Short-term price extremes
The 361 Managed Futures Strategy Fund – Investor Class (AMFQX) is invested majorly in Apple (AAPL), Goldman Sachs (GS), HSBC Holdings (HSBC), and Bank of America (BAC) among others through their floating-rate notes. The fund primarily uses the “managed futures” strategy by taking long and short positions in the major US equity indexes (VFINX). This strategy is different from the long-short hedge fund strategy as it significantly uses futures contracts for taking exposure in various assets.
The fund investment decisions are made by systematic trading models that aim to capture the short-term price extremes that occur due to panic in the equity trading markets.

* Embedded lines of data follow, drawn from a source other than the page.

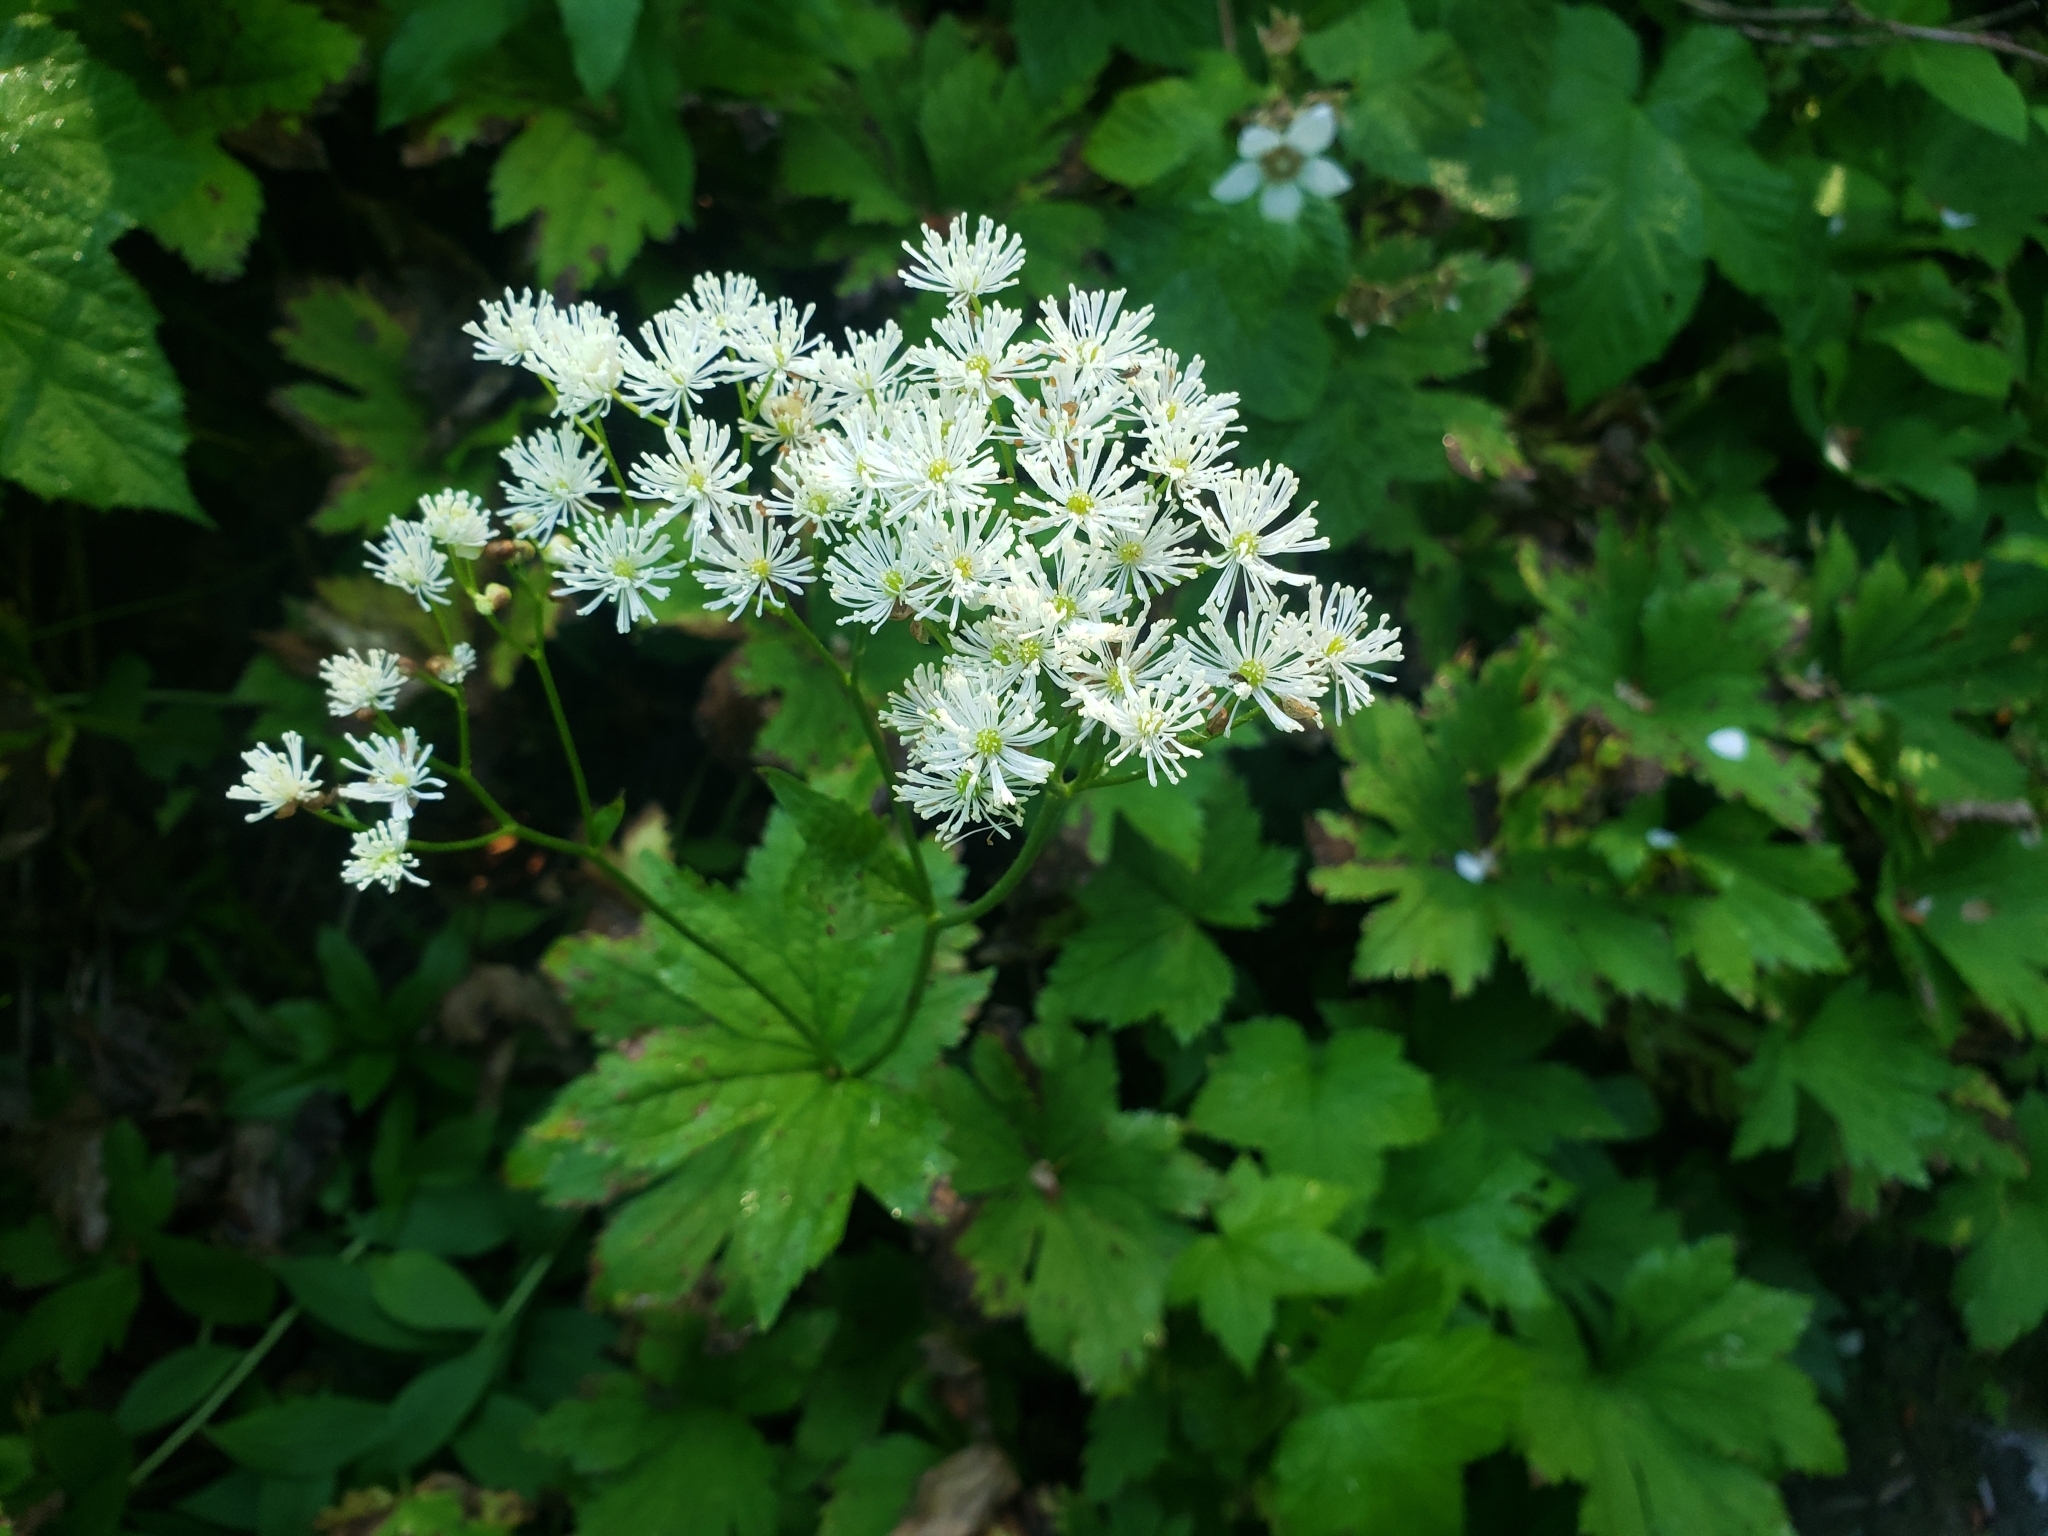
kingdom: Plantae
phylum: Tracheophyta
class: Magnoliopsida
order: Ranunculales
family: Ranunculaceae
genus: Trautvetteria
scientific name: Trautvetteria carolinensis
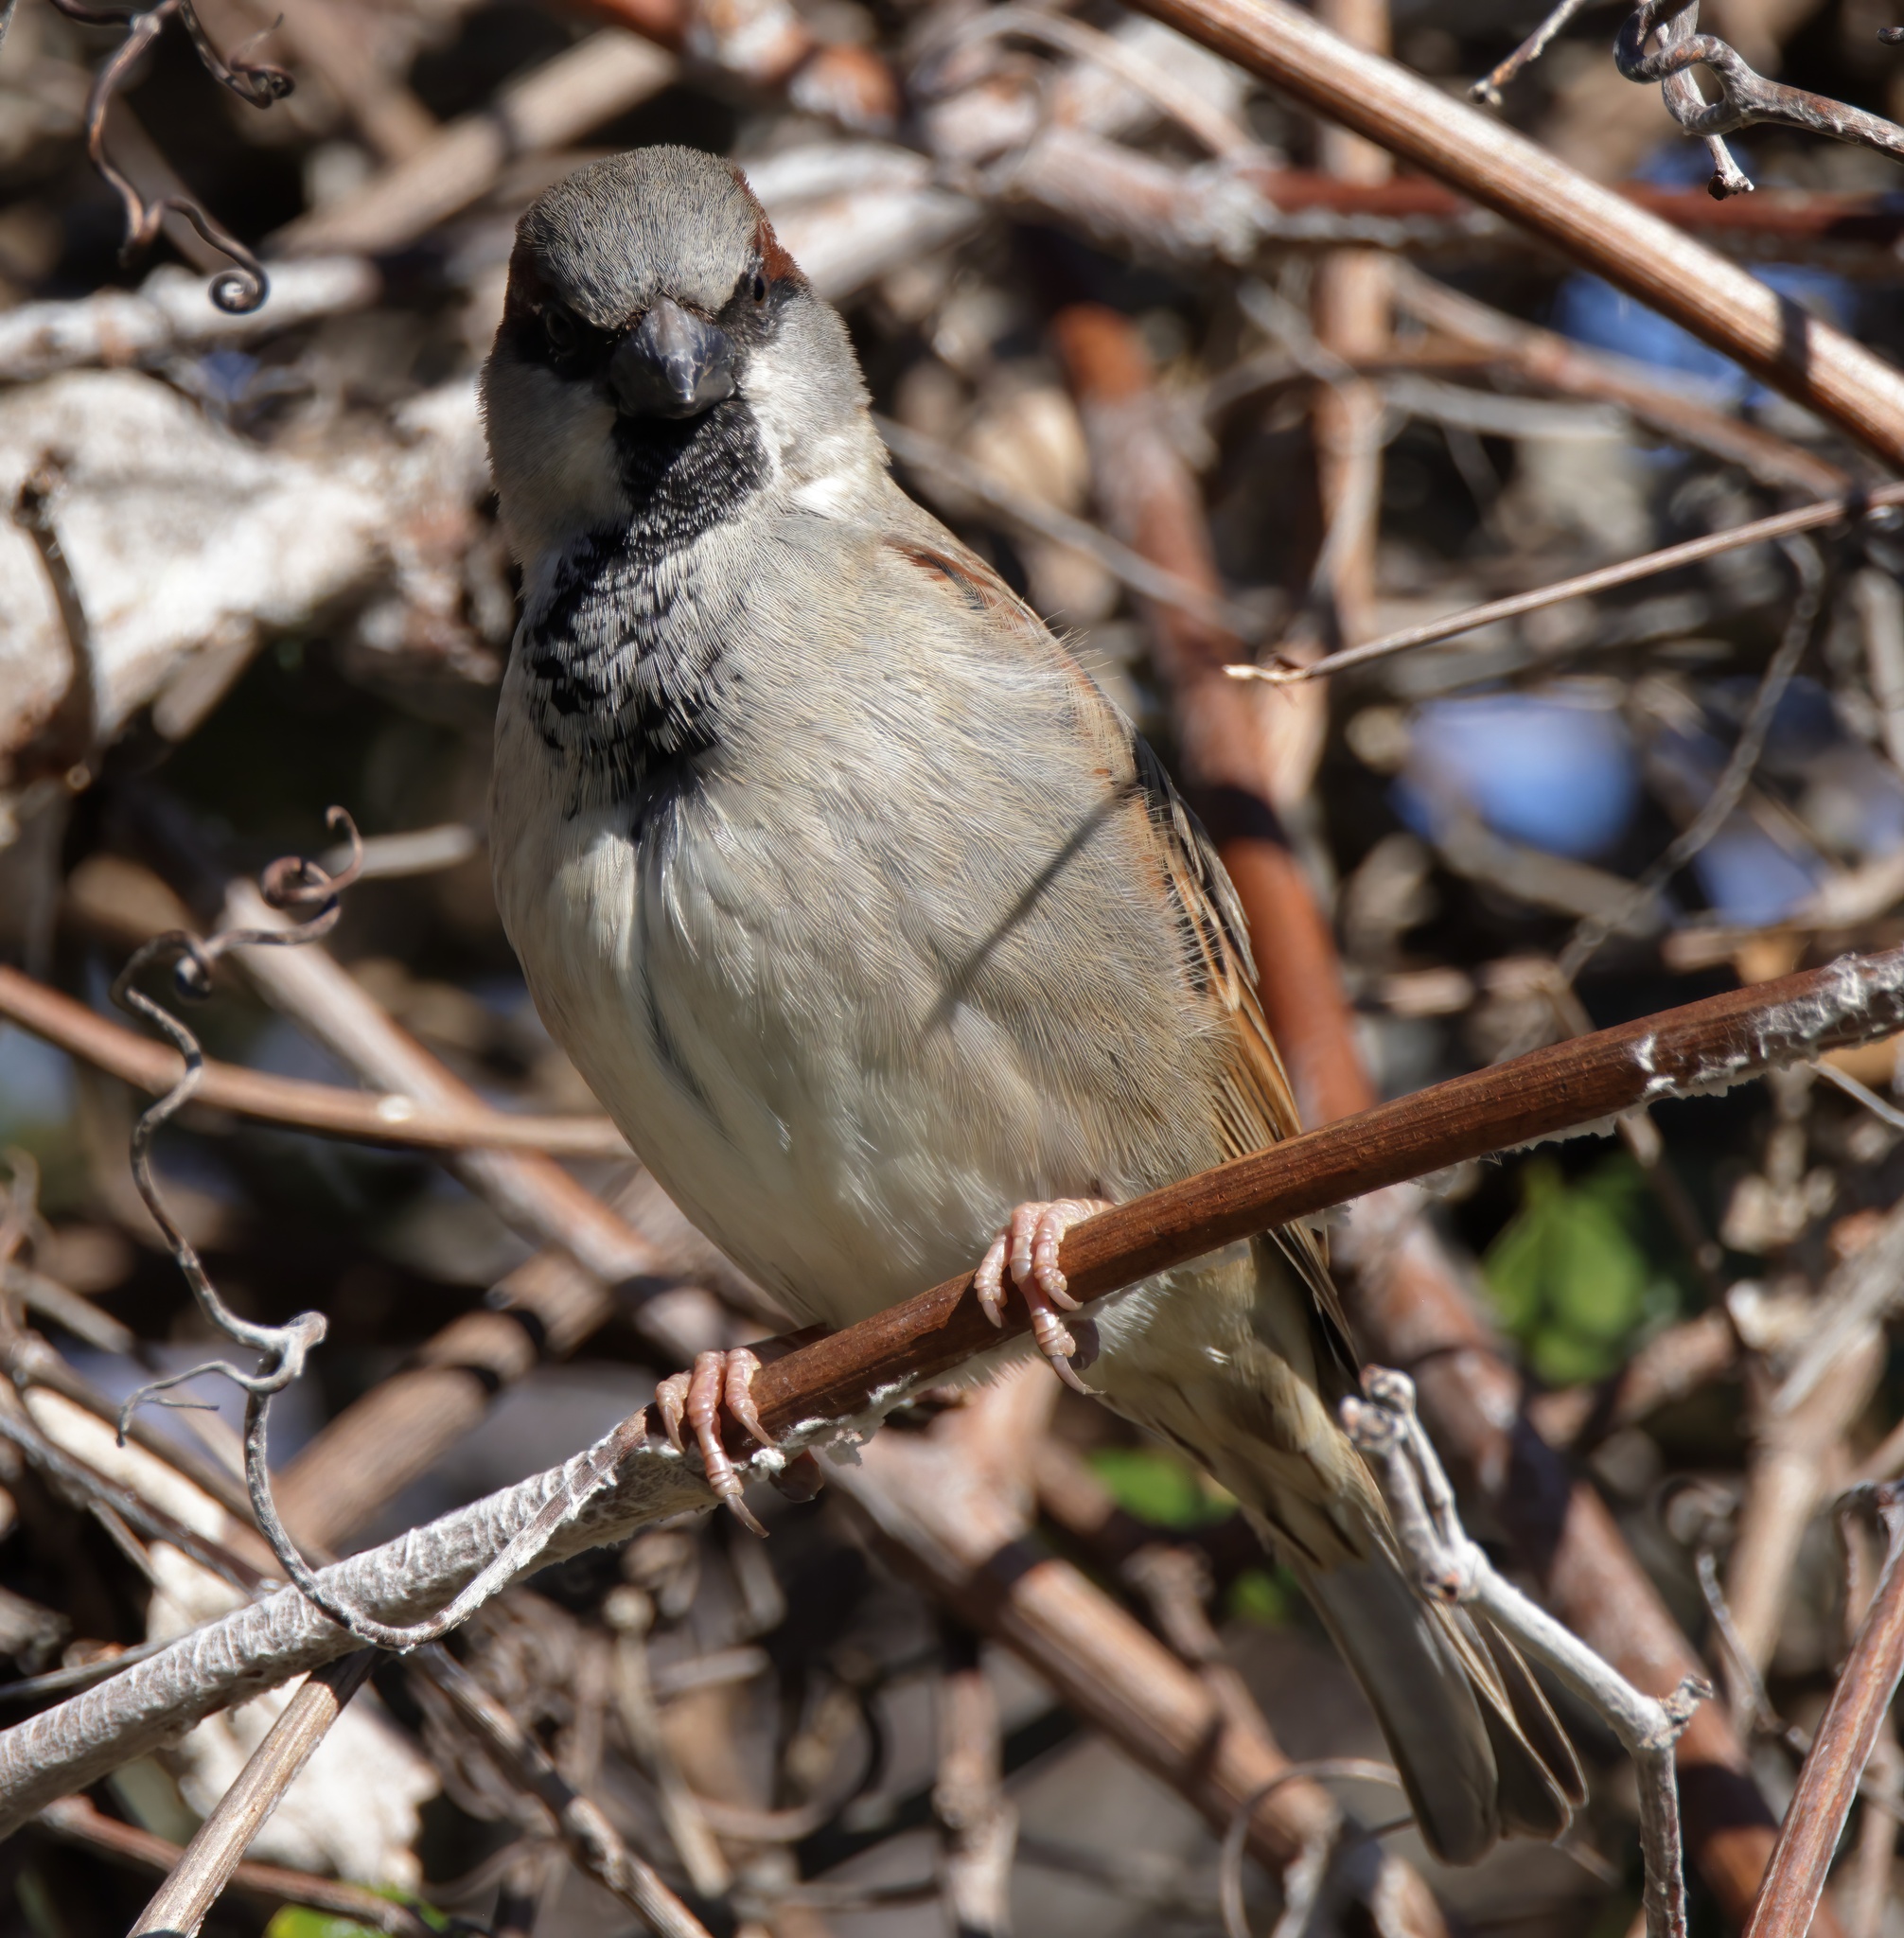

The AMFQX fund’s investment model is primarily a counter-trend model as it looks to sell short-term overbought levels and buy short-term oversold levels as you can see in the figure above. It’s different from traditional trend models as they take long and short positions during long-term overbought and oversold levels, respectively. According to the fund house’s website, “this trading behavior allows counter-trend model to thrive in volatile markets, regardless of direction, and to react quickly to market turning points.”
Clifford Stanton, the chief investment officer of AMFQX, states, “Counter-trend strategies, are founded on the theory that markets are inefficient in the short run due to disparate views on security prices and market direction, which creates noise.” The fund’s investment model includes indicators that utilize short-term trends, as well as price and volume inputs among others to construct proprietary quantitative algorithms. In turn, those algorithms generate buy or sell signals for the fund’s advisors.